The Hill story does quote an attorney for a former FBI informant who claimed her client “witnessed numerous, detailed conversations in which Russian actors described their efforts to lobby, influence or ingratiate themselves with the Clintons in hopes of winning favorable uranium decisions from the Obama administration.” That claim gave GOP lawmakers an opening to press the Justice Department to lift a gag order restricting the informant from talking to them. In an indication of Republican interest in promoting the issue, Trump personally pressed subordinates to remove the gag order, CNN reported. The Justice Department, moving quickly, announced last Thursday that it had indeed lifted the order. Critics called Trump’s reported involvement inappropriate, a politically driven intervention in a criminal matter.
What is the real reason the story is back?
The story is back in the news now because Trump and his congressional allies want to distract from the real Russia scandal, critics say. Democratic lawmakers and staffers see the Uranium One fracas as the latest mini-tempest ginned up by the GOP in hopes of minimizing the focus on the spiraling scandal surrounding the Trump campaign’s interactions with Russia. “It’s a partisan effort aligned with what the White House has been urging, and Fox and Breitbart,” House Intelligence Committee ranking member Adam Schiff (D-Calif.) said last Wednesday on MSNBC.

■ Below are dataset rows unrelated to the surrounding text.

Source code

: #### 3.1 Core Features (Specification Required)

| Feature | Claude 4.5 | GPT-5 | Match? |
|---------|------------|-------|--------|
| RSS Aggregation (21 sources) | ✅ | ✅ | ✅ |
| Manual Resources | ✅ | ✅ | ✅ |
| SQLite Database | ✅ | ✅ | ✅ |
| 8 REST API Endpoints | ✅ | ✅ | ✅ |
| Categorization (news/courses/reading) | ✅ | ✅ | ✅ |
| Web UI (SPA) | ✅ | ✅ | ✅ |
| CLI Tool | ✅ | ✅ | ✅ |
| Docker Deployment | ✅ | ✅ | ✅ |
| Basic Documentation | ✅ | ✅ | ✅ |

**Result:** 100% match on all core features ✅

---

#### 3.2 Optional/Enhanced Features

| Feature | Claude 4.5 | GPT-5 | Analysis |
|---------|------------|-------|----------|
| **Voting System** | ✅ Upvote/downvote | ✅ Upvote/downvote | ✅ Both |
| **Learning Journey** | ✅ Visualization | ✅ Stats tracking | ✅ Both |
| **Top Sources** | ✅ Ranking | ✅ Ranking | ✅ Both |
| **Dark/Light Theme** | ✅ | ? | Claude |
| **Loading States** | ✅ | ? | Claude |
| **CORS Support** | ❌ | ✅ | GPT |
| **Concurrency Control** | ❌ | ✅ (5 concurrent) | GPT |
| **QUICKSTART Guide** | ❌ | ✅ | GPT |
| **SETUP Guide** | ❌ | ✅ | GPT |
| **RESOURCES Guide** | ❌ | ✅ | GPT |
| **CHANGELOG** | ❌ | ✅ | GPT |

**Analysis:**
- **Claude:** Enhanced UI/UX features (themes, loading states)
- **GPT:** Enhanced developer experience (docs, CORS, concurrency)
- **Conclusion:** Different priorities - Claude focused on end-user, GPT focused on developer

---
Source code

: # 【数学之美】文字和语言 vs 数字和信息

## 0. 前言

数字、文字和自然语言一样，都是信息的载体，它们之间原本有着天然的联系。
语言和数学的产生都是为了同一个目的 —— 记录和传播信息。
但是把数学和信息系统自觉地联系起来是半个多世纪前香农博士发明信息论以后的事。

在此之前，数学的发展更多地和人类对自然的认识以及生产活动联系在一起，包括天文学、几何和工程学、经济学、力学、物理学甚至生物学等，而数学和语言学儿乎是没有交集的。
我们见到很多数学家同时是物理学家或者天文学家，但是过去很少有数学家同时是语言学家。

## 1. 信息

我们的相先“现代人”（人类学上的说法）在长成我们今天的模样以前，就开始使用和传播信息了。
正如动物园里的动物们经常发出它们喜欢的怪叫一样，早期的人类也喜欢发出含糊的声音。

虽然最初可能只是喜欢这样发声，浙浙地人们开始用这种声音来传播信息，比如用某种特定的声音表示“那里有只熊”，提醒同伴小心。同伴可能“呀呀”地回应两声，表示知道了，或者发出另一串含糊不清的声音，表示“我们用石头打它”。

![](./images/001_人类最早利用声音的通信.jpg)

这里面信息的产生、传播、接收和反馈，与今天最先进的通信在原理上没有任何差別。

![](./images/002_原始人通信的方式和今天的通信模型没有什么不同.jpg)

What’s happening now on Capitol Hill?
Senate Judiciary Committee chairman Chuck Grassley (R-Iowa) and House Intelligence Committee chairman Devin Nunes (R-Calif.) both announced investigations of the Uranium One deal in the wake of the Hill article. Grassley had already sent letters requesting information from people involved in approving the deal; his focus on the matter has helped contribute to a breakdown in his committee’s once-bipartisan Russia investigation. Last week, Grassley went so far as to call for a special counsel to examine the matter. On Tuesday, White House Chief of Staff John Kelly seemed to echo that call.
Both Grassley and Nunes in the past have eagerly used the ongoing congressional Russia investigations to target Democrats rather than Trump associates. “They’ve been throwing a lot against the wall and seeing what sticks,” said one senior Senate Democratic aide. “I think they are pretty happy with themselves and their ability to muddy the message.”